In January 1986, Um Hong-gil, 27, was making his second attempt to conquer Mount Everest, a feat never accomplished by a Korean. He paused at a camp 900 meters from the summit to wait for Sulin Dorugi, his 20-year-old Sherpa, or Nepali guide, to reach him with food supplies and climbing equipment. Dorugi, Um believed, was around 600 meters behind him.

In fact, Dorugi had fallen and no one knew what happened to him. Um abandoned his attempt at the summit, and the Korean record, to double back to find him. He never did: Dorugi’s remains were never found.

“Dorugi was like my little brother,” Um said. “I returned to Pangboche [his village] after I lost him and I cried helplessly in front of his mother and his wife because I felt guilty.” The guilt was particularly strong because Dorugi was a newlywed: He had married his 18-year old bride only three months earlier. The marriage was too brief for Durugi’s wife to conceive a child.

Today, on Children’s Day, Um will fulfill his decades-old promise to build a school in Dorugi’s tiny Nepalese village 3,950 meters (12,959 feet) above sea level on the foot of the 8,848-meter Mount Everest. For many mountaineers, Pangboche is the gateway to Everest and its summit.

“Dorugi’s little sisters are married and they have kids,” said Um, 50, who became the first Korean to scale Everest two years after Dorugi’s death. “I wanted to build an elementary school where his nephews and nieces can study.”

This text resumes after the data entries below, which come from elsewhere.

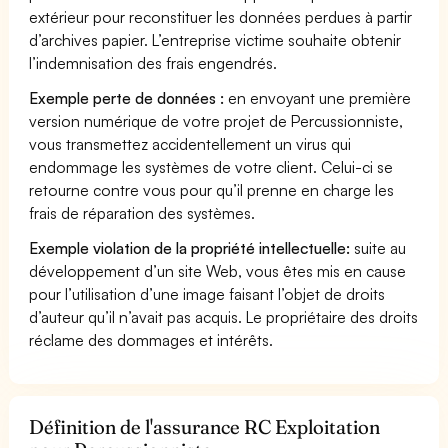
extérieur pour reconstituer les données perdues à partir
d’archives papier. L’entreprise victime souhaite obtenir
l’indemnisation des frais engendrés.
Exemple perte de données :
en envoyant une première
version numérique de votre projet de Percussionniste,
vous transmettez accidentellement un virus qui
endommage les systèmes de votre client. Celui-ci se
retourne contre vous pour qu’il prenne en charge les
frais de réparation des systèmes.
Exemple violation de la propriété intellectuelle:
suite au
développement d’un site Web, vous êtes mis en cause
pour l’utilisation d’une image faisant l’objet de droits
d’auteur qu’il n’avait pas acquis. Le propriétaire des droits
réclame des dommages et intérêts.
Définition de l'assurance RC Exploitation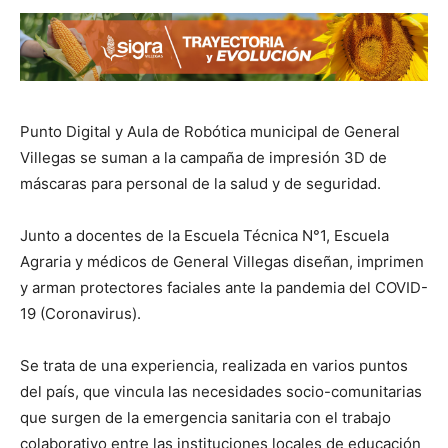
Punto Digital y Aula de Robótica municipal de General
Villegas se suman a la campaña de impresión 3D de
máscaras para personal de la salud y de seguridad.
Junto a docentes de la Escuela Técnica N°1, Escuela
Agraria y médicos de General Villegas diseñan, imprimen
y arman protectores faciales ante la pandemia del COVID-
19 (Coronavirus).
Se trata de una experiencia, realizada en varios puntos
del país, que vincula las necesidades socio-comunitarias
que surgen de la emergencia sanitaria con el trabajo
colaborativo entre las instituciones locales de educación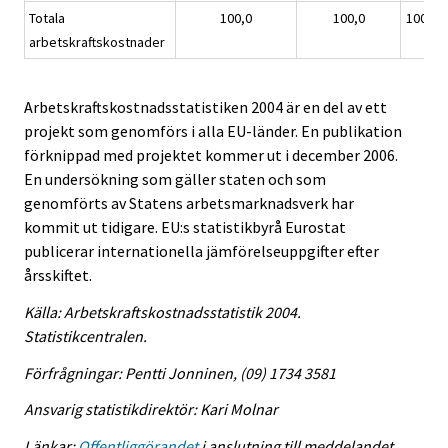
Totala
100,0
100,0
100,0
arbetskraftskostnader
Arbetskraftskostnadsstatistiken 2004 är en del av ett
projekt som genomförs i alla EU-länder. En publikation
förknippad med projektet kommer ut i december 2006.
En undersökning som gäller staten och som
genomförts av Statens arbetsmarknadsverk har
kommit ut tidigare. EU:s statistikbyrå Eurostat
publicerar internationella jämförelseuppgifter efter
årsskiftet.
Källa: Arbetskraftskostnadsstatistik 2004.
Statistikcentralen.
Förfrågningar: Pentti Jonninen, (09) 1734 3581
Ansvarig statistikdirektör: Kari Molnar
Länkar:
Offentliggörandet
i anslutning till meddelandet.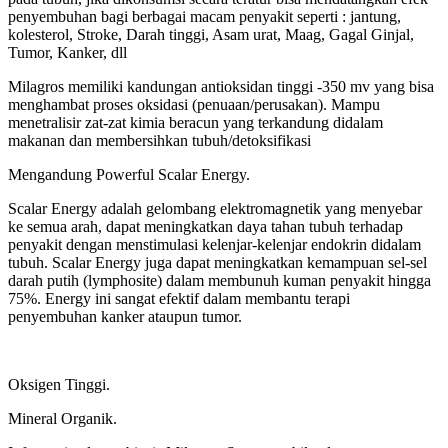
penyembuhan bagi berbagai macam penyakit seperti : jantung,
kolesterol, Stroke, Darah tinggi, Asam urat, Maag, Gagal Ginjal,
Tumor, Kanker, dll
Milagros memiliki kandungan antioksidan tinggi -350 mv yang bisa
menghambat proses oksidasi (penuaan/perusakan). Mampu
menetralisir zat-zat kimia beracun yang terkandung didalam
makanan dan membersihkan tubuh/detoksifikasi
Mengandung Powerful Scalar Energy.
Scalar Energy adalah gelombang elektromagnetik yang menyebar
ke semua arah, dapat meningkatkan daya tahan tubuh terhadap
penyakit dengan menstimulasi kelenjar-kelenjar endokrin didalam
tubuh. Scalar Energy juga dapat meningkatkan kemampuan sel-sel
darah putih (lymphosite) dalam membunuh kuman penyakit hingga
75%. Energy ini sangat efektif dalam membantu terapi
penyembuhan kanker ataupun tumor.
Oksigen Tinggi.
Mineral Organik.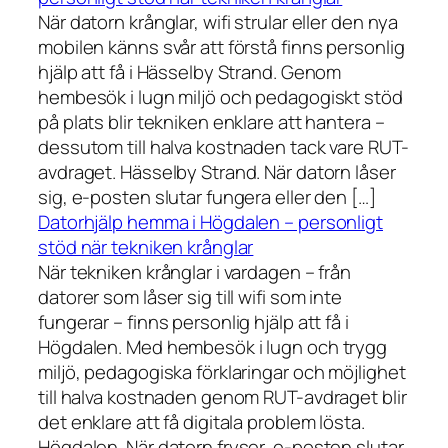
När datorn krånglar, wifi strular eller den nya
mobilen känns svår att förstå finns personlig
hjälp att få i Hässelby Strand. Genom
hembesök i lugn miljö och pedagogiskt stöd
på plats blir tekniken enklare att hantera –
dessutom till halva kostnaden tack vare RUT-
avdraget. Hässelby Strand. När datorn låser
sig, e-posten slutar fungera eller den […]
Datorhjälp hemma i Högdalen – personligt
stöd när tekniken krånglar
När tekniken krånglar i vardagen – från
datorer som låser sig till wifi som inte
fungerar – finns personlig hjälp att få i
Högdalen. Med hembesök i lugn och trygg
miljö, pedagogiska förklaringar och möjlighet
till halva kostnaden genom RUT-avdraget blir
det enklare att få digitala problem lösta.
Högdalen. När datorn fryser, e-posten slutar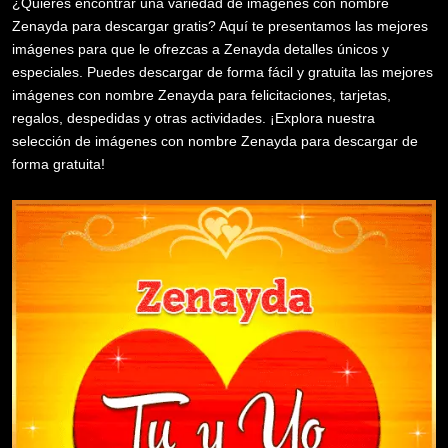
¿Quieres encontrar una variedad de imágenes con nombre
Zenayda para descargar gratis? Aquí te presentamos las mejores
imágenes para que le ofrezcas a Zenayda detalles únicos y
especiales. Puedes descargar de forma fácil y gratuita las mejores
imágenes con nombre Zenayda para felicitaciones, tarjetas,
regalos, despedidas y otras actividades. ¡Explora nuestra
selección de imágenes con nombre Zenayda para descargar de
forma gratuita!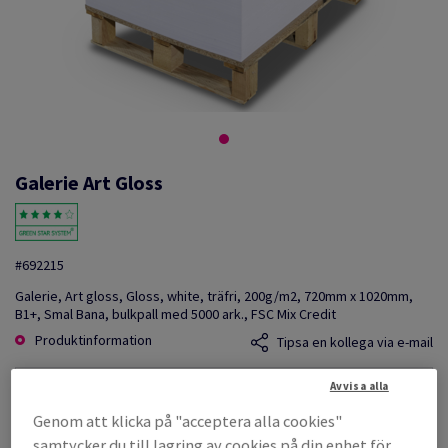
Galerie Art Gloss
#692215
Galerie, Art gloss, Gloss, white, träfri, 200g/m2, 720mm x 1020mm,
B1+, Smal Bana, bulkpall med 5000 ark., FSC Mix Credit
Produktinformation
Tipsa en kollega via e-mail
Avvisa alla
Listpris
SEK 4 062,78
Genom att klicka på "acceptera alla cookies"
per 1 000 Sheet(s)
samtycker du till lagring av cookies på din enhet för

The Pangboche Human School, opening today after construction over the last 12 months by the Um Hong-gil Human Foundation, consists of four classrooms, a library, restrooms, a clinic and an auditorium. More than 70 children can study and play at the facility. Um’s foundation plans to recruit two teachers and one nurse and pay their salaries, instead of getting funds from the Nepalese government.

After scaling Everest in 1988, Um became the first person in the world to climb the 16 highest mountains on earth, according to EverestHistory.com.

“Building a school in a region that’s located at the edge of the Himalayas was a great labor,” he said, “almost as hard as climbing a Himalayan mountain.”

Um’s foundation mobilized helicopters to drop construction materials to a downhill village 3,500 meters above sea level. Yaks hauled the materials to Pangboche. The school cost over $150,000, much higher than what the foundation estimated.

Last month, Um’s foundation had a groundbreaking for its second school in Tharpu village, 32 kilometers (19 miles) away from Nepal’s capital of Katmandu. The Tharpu elementary school will have 11 classrooms, an auditorium and kindergarten.

“I’m giving schools as a gift because I don’t want young Nepalese students to pass on their poverty to their children,” Um said. “That’s what happened with Dorugi, who grew up in a very poor educational environment.”